Hundreds of suspected drug dealers and other criminals are detained today after police in Europe infiltrated an encrypted chat system that thousands are reported to use to investigate illegal operations. The complete failure of this supposedly secure communication method is likely to have a deterrent effect on the shadow industry of crime-oriented technology.
Operation Venetic has been reported by various police authorities, large local news agencies and motherboards in a particularly lively manner and has cited in detail people who apparently came from the groups concerned.
Hundreds of officials worked in numerous agencies in France, the Netherlands, the UK and other countries. It started in 2017 and culminated two months ago when a service called EncroChat was hacked and the news of tens of thousands of users was put under police control.
EncroChat is in some ways an advance over encrypted chat apps like Signal and WhatsApp. Similar to Blackberry, EncroChat provided users with customized hardware, a dedicated operating system and their own servers, and offered an expensive service that cost thousands a year instead of a one-time purchase or download.
Messages on the service were said to be very secure and included a denial by editing conversations later, so a user could theoretically claim after never saying anything. Motherboard's Joseph Cox has been tracking the company for some time now and has far more details about its claims and operations.
Needless to say, these allegations were not entirely true, since the police succeeded in introducing malware into the EncroChat system in early 2020 that fully exposed their users' conversations and pictures. Because of the trustworthy nature of the app, people openly discussed drug deals, murders, and other crimes, and left them sitting for law enforcement ducks.
Throughout spring, criminal operations were broken out with alarming (for them) regularity, but it wasn't until May that users and EncroChat managed to put the pieces together. The company tried to warn its users and release an update, but the cat was out of his pocket. When Operation Venetic teams saw that their operation was now exposed, they struck.
The arrests in the various countries involved (there have been numerous sub-operations, but France and the Netherlands were the main investigators) are close to a thousand, but the exact numbers are not clear. Dozens of weapons, tons (of course, metric) of drugs and the equivalent of tens of millions of dollars in cash were confiscated.

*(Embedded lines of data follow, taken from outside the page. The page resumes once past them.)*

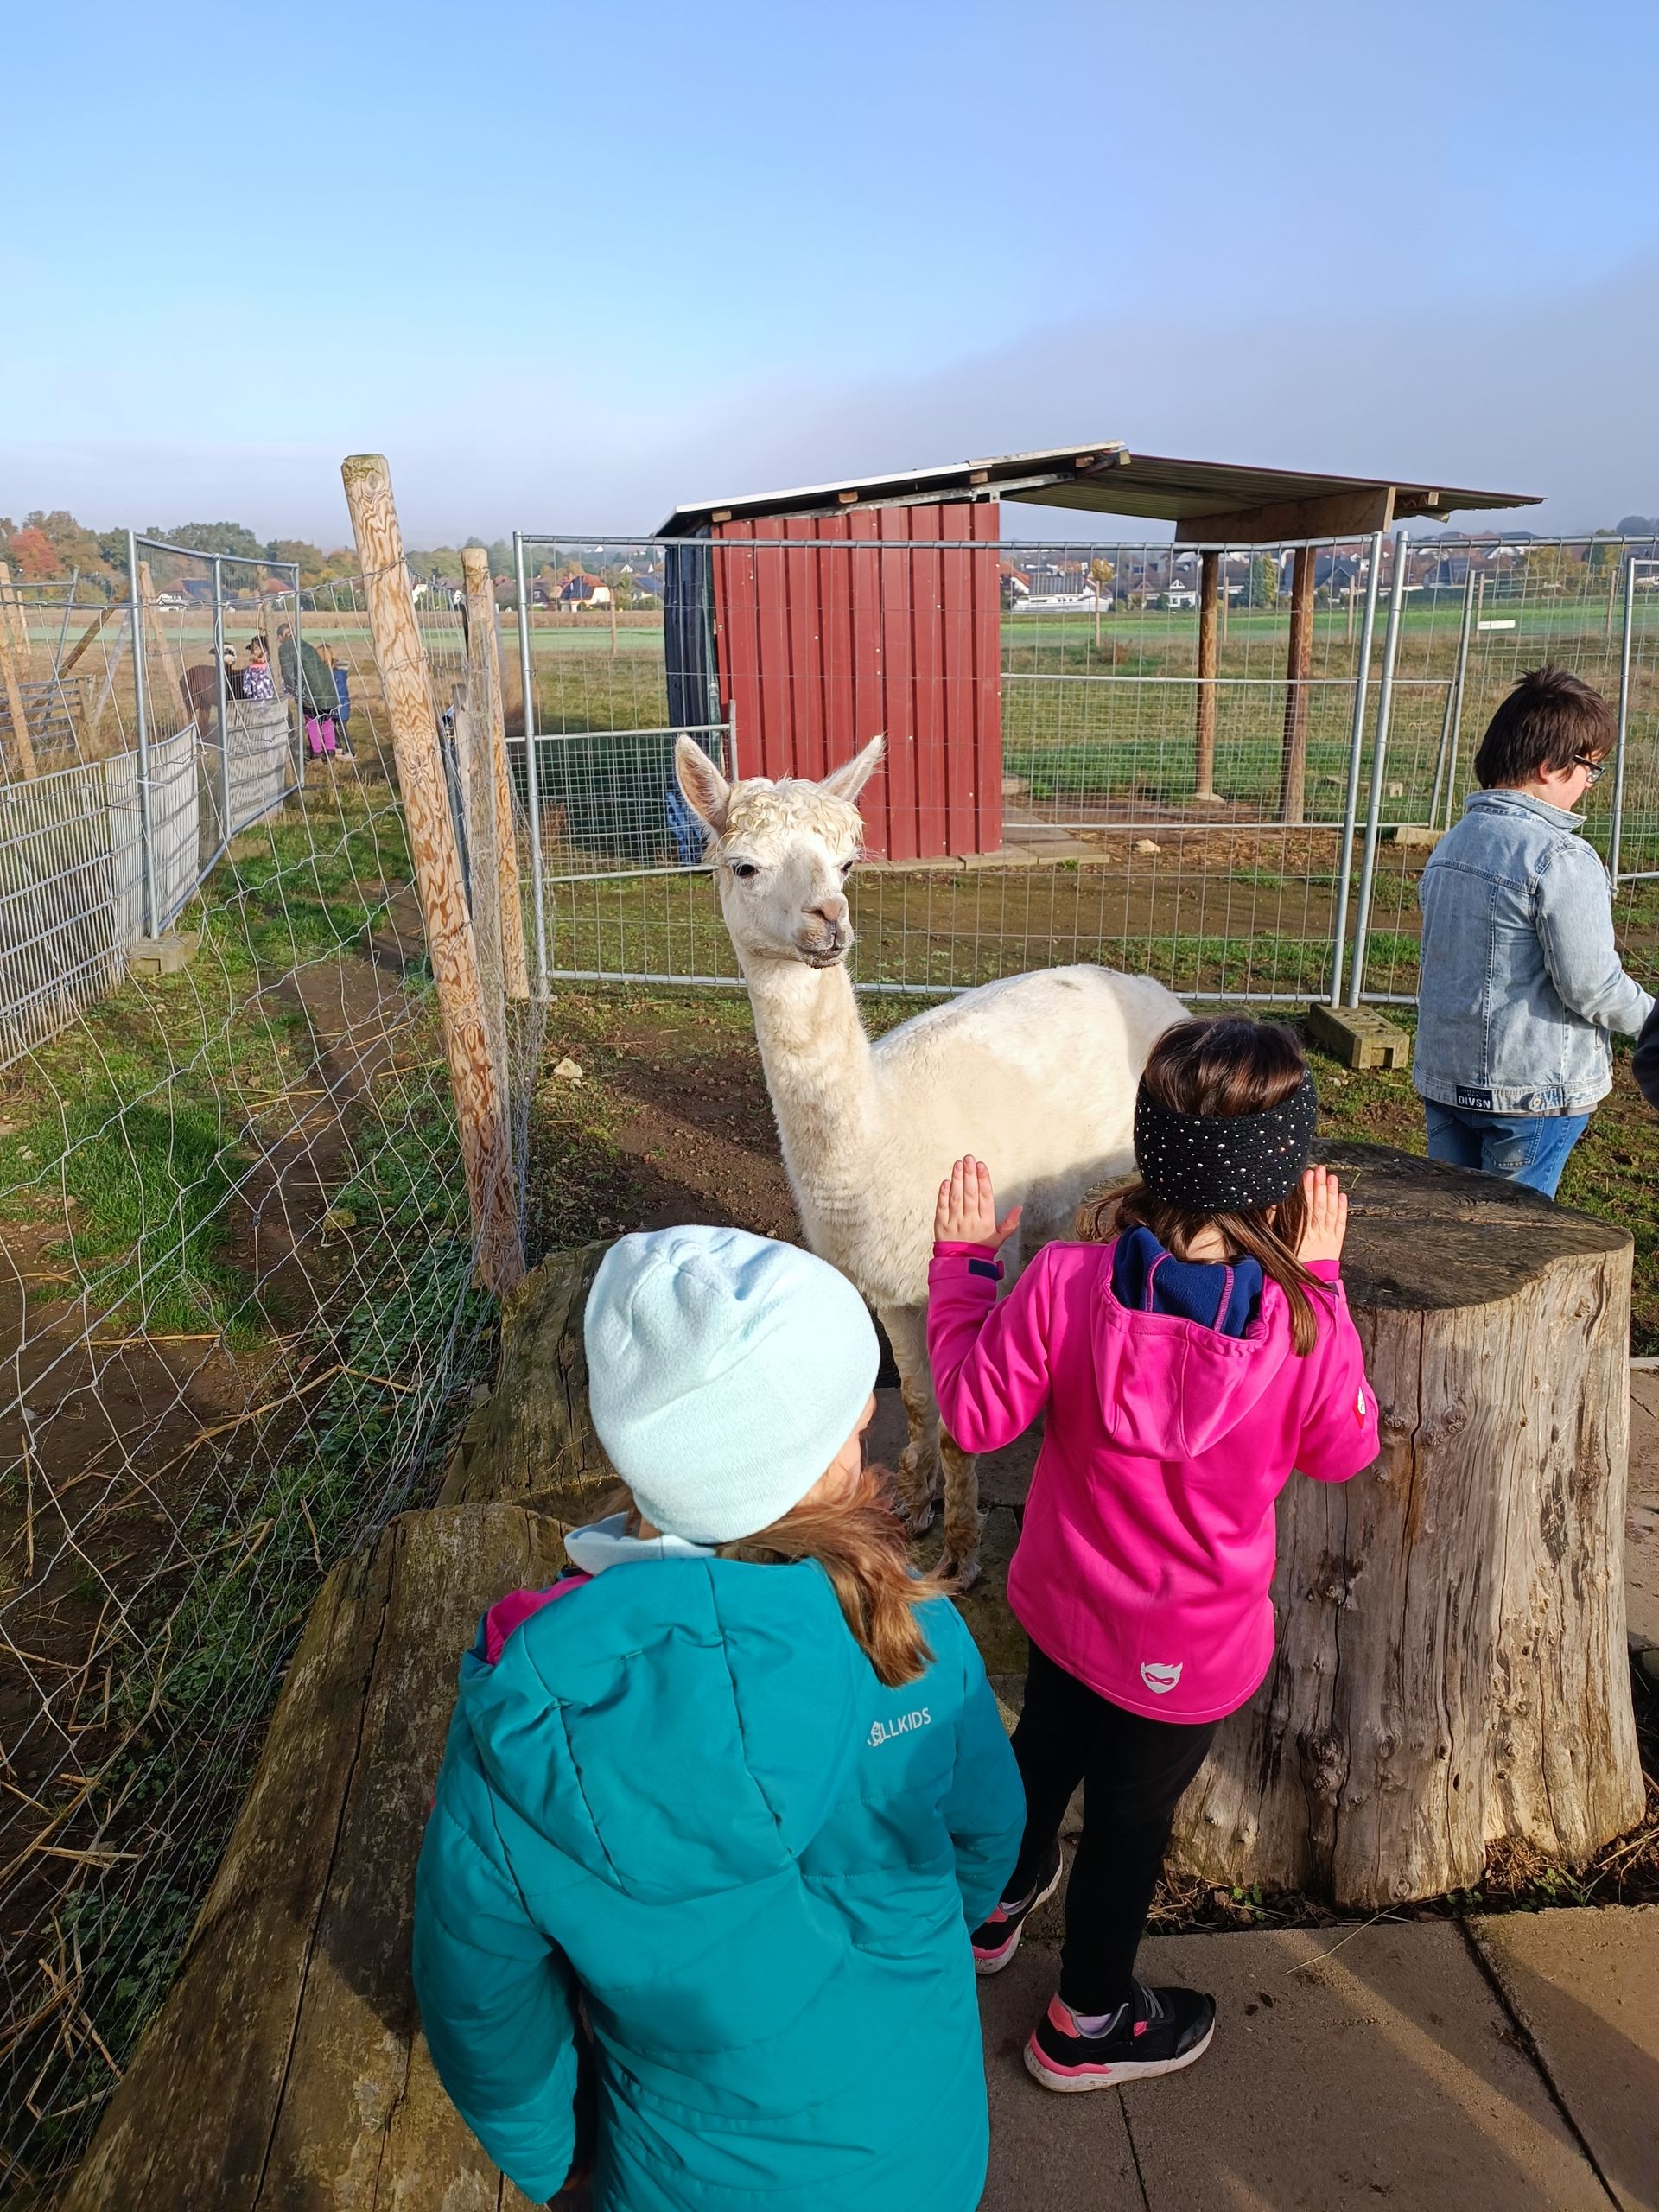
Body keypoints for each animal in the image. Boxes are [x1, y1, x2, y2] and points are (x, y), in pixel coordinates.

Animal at [673, 733, 1187, 1586]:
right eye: (743, 865)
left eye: (847, 863)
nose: (829, 921)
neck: (879, 1152)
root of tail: (1154, 989)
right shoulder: (889, 1288)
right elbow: (917, 1402)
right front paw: (912, 1508)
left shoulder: (960, 1267)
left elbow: (956, 1425)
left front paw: (961, 1556)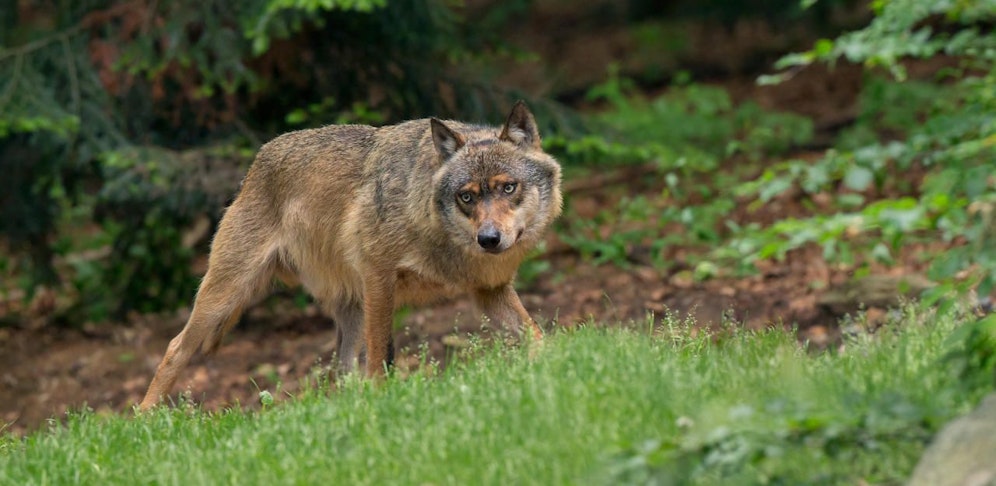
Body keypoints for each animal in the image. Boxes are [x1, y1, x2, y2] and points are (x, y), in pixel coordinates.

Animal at [139, 101, 562, 409]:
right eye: (467, 197)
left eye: (508, 187)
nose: (488, 239)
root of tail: (257, 161)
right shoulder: (379, 278)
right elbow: (378, 360)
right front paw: (381, 400)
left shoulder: (489, 291)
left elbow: (535, 335)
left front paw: (560, 363)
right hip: (223, 298)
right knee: (175, 347)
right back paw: (144, 418)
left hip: (349, 311)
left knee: (340, 374)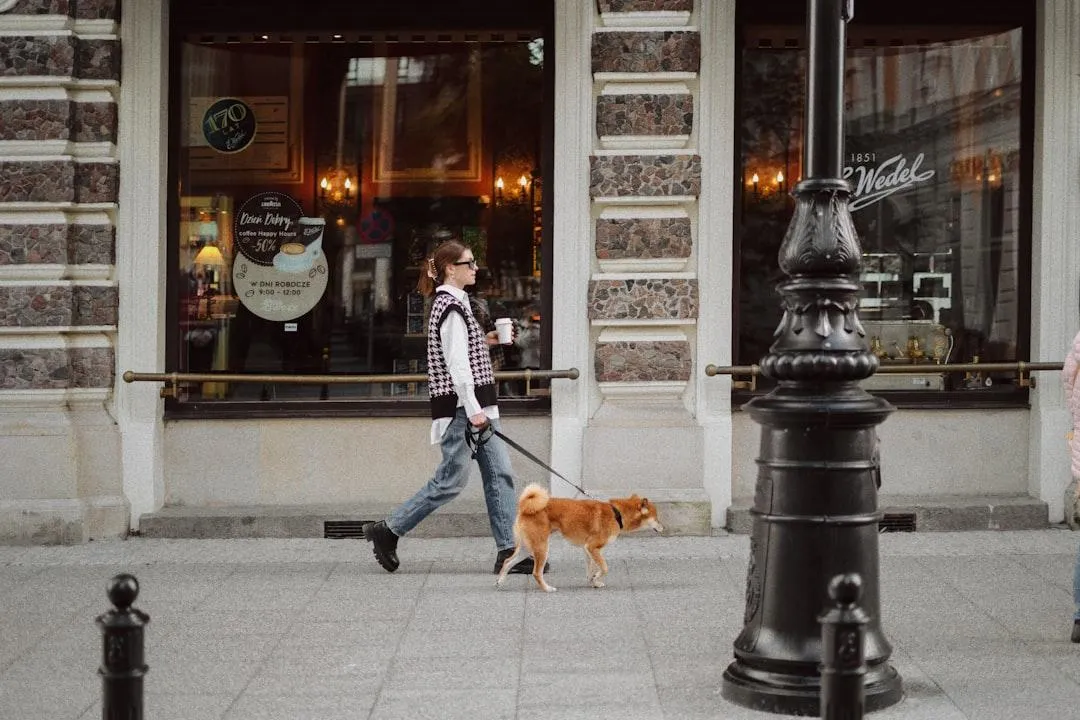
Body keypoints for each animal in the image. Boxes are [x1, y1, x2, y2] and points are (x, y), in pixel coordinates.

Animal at [494, 483, 660, 591]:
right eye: (657, 517)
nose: (662, 527)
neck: (616, 513)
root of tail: (525, 508)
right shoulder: (593, 547)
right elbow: (604, 568)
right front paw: (597, 578)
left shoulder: (588, 549)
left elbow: (591, 569)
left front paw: (593, 582)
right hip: (541, 548)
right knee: (536, 573)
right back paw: (547, 588)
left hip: (527, 548)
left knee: (507, 562)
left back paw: (500, 581)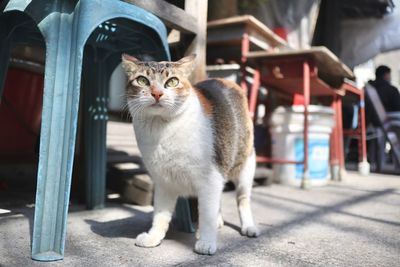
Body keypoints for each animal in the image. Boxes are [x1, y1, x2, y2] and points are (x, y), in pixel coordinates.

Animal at [122, 54, 260, 255]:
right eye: (142, 80)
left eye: (172, 82)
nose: (157, 93)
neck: (162, 130)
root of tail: (226, 81)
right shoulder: (164, 182)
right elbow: (160, 215)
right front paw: (153, 237)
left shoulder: (210, 178)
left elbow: (207, 215)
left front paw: (206, 242)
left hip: (244, 165)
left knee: (242, 199)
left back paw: (248, 226)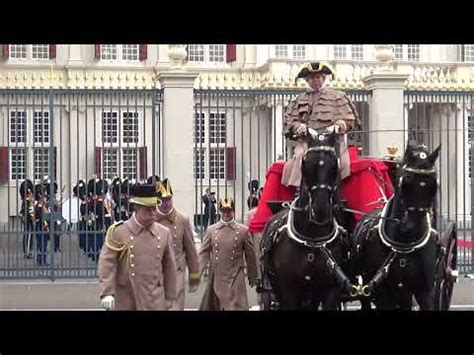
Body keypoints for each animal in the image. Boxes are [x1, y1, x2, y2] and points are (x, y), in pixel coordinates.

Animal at [262, 131, 354, 312]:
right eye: (305, 164)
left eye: (335, 165)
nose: (320, 208)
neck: (312, 238)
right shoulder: (289, 291)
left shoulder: (330, 289)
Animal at [352, 143, 440, 310]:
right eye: (406, 180)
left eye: (434, 184)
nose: (412, 225)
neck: (404, 244)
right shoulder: (383, 292)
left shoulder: (425, 291)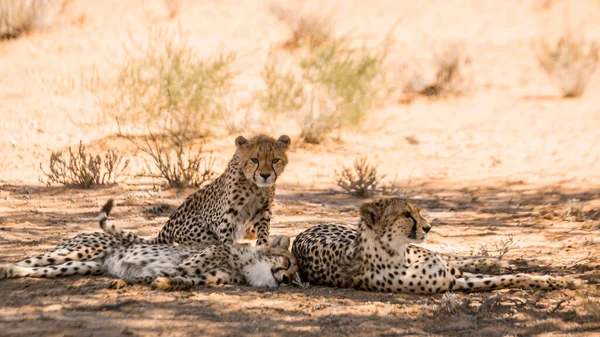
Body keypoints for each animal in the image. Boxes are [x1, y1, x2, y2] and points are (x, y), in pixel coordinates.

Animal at [0, 200, 300, 288]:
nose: (286, 279)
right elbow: (175, 268)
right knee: (31, 259)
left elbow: (181, 280)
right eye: (288, 262)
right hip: (79, 250)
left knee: (36, 269)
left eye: (298, 279)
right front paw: (134, 281)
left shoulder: (207, 278)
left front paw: (161, 283)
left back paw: (13, 272)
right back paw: (5, 268)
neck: (250, 266)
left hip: (83, 266)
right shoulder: (204, 254)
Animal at [292, 197, 580, 292]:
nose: (428, 227)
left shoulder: (449, 274)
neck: (398, 253)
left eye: (418, 212)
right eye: (406, 215)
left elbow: (513, 274)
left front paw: (558, 279)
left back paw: (498, 260)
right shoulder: (453, 283)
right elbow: (507, 279)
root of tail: (304, 230)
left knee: (456, 259)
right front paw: (558, 282)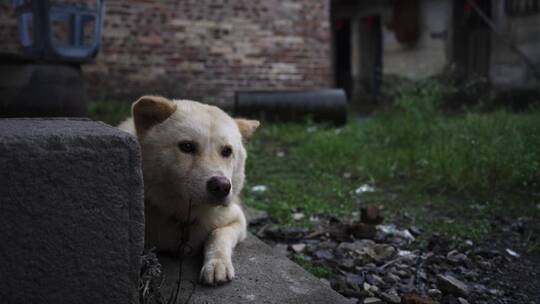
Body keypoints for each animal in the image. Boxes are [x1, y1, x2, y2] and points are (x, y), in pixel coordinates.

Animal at [119, 97, 258, 284]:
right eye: (186, 146)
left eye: (227, 151)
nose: (221, 186)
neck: (183, 219)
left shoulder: (236, 220)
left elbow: (218, 235)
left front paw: (217, 263)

More importantly, the chat protocols appear to have given access to people higher up the food chain than ordinary busts.
The fact that the supposedly most popular encrypted chat companies that focus on illegal activities could be completely undermined by the international authorities is likely to dampen the competition. But like other, more domestic encryption challenges, like the FBI's multi-year grievances, this event will rather strengthen the tools in the long run.